I wonder if there is a construction for a closed subset of $[0,1]$ such that it has no interior (contains no open intervals) and has measure exactly $1$ as $[0,1]$ itself.

I know the fat Cantor set, but I think fat Cantor set can be extended to construct any closed subsets of $[0,1]$ with measure $a <1$. I don't think it can be extended to exactly $1$. However, I also cannot find the contradiction that if there is such a set. Any suggestions ?

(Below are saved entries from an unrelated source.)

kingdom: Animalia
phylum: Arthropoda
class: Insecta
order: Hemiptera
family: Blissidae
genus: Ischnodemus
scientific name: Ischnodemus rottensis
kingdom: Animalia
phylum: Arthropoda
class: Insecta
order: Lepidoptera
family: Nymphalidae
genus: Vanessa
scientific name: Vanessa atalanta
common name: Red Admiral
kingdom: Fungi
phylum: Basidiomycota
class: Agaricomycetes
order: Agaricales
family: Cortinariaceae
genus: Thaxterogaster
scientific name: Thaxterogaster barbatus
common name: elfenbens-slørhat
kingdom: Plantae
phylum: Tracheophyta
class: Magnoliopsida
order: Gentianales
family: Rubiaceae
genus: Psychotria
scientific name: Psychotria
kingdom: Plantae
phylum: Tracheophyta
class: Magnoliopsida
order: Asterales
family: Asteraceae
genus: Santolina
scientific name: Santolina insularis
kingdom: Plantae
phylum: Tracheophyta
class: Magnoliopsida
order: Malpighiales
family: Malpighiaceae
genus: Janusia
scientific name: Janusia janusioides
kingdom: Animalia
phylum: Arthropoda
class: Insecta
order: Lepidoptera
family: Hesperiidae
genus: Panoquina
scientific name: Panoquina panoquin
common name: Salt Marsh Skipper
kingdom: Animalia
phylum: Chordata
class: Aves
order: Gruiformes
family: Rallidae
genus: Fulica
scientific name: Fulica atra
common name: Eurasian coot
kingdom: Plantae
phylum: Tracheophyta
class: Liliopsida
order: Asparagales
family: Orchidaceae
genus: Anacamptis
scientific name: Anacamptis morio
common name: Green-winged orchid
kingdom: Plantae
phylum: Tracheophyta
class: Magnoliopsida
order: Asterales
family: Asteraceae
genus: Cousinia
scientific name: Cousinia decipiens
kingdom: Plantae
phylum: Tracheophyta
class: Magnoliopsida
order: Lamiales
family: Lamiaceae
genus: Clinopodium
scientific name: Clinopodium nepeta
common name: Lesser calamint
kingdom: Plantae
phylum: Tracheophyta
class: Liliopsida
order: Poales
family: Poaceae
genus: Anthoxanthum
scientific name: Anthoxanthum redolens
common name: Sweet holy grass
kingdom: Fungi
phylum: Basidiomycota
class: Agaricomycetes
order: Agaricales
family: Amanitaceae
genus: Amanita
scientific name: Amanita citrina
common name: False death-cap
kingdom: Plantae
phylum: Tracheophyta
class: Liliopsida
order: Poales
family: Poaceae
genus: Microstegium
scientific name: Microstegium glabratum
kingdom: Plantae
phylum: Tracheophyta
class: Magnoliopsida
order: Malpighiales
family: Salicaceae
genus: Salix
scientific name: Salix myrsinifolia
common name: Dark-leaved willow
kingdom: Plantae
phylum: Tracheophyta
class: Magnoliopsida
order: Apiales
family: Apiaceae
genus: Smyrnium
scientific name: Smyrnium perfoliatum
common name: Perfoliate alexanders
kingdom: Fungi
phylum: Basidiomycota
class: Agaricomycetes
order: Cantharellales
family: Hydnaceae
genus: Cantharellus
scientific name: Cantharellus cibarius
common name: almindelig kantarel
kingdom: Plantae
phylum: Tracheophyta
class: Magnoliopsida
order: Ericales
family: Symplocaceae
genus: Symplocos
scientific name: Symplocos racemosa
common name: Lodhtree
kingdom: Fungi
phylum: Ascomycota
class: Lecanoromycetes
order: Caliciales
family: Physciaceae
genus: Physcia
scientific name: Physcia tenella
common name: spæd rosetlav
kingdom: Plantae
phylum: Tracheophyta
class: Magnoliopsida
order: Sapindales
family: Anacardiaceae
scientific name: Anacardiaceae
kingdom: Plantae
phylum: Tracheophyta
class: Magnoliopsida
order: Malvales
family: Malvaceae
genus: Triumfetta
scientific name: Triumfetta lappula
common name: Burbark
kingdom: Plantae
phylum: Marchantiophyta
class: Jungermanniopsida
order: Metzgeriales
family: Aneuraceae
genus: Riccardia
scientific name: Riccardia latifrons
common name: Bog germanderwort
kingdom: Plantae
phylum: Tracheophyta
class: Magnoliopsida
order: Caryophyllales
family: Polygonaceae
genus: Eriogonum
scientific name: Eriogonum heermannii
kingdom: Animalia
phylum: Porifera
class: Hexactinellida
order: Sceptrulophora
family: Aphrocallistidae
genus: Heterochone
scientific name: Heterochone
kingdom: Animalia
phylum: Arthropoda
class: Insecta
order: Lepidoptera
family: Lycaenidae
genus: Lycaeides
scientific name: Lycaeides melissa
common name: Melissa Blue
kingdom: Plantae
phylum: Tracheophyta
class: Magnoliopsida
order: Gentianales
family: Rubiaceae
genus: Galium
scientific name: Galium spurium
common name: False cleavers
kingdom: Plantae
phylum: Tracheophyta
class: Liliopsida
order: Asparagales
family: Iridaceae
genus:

• Irrationals? ${}$ Oct 22, 2017 at 14:14
• If you mean Lebesgue measure, it's impossible, naturally: the complement is open, and an open interval always has a Lebesgue measure $>0$.
– user436658
Oct 22, 2017 at 14:16
• I think irrationals is not closed. Oct 22, 2017 at 14:17
• Yeah, I mean Lebesgue measure. So suppose there exist such a set $F$. Then $F^c$ is open with measure $0$. Oh since $F^c$ is open, it is a disjoint countable unions of open intervals. So its measure must be greater than $0$. Got it !! Thank you very much. Oct 22, 2017 at 14:19
• @BothHtob Oh yeah of course; I've missed you want it closed :P Oct 22, 2017 at 14:27

There is no such set. If $K$ is that set, then $[0,1]\setminus K$ is open and non-empty. Therefore, its Lebesgue measure is some number $m>0$ and the Lebesgues measure of $K$ will then be $1-m<1$.
Note: You are right about fat Cantor sets. Their measure can be any number $a\in[0,1)$, but not $1$.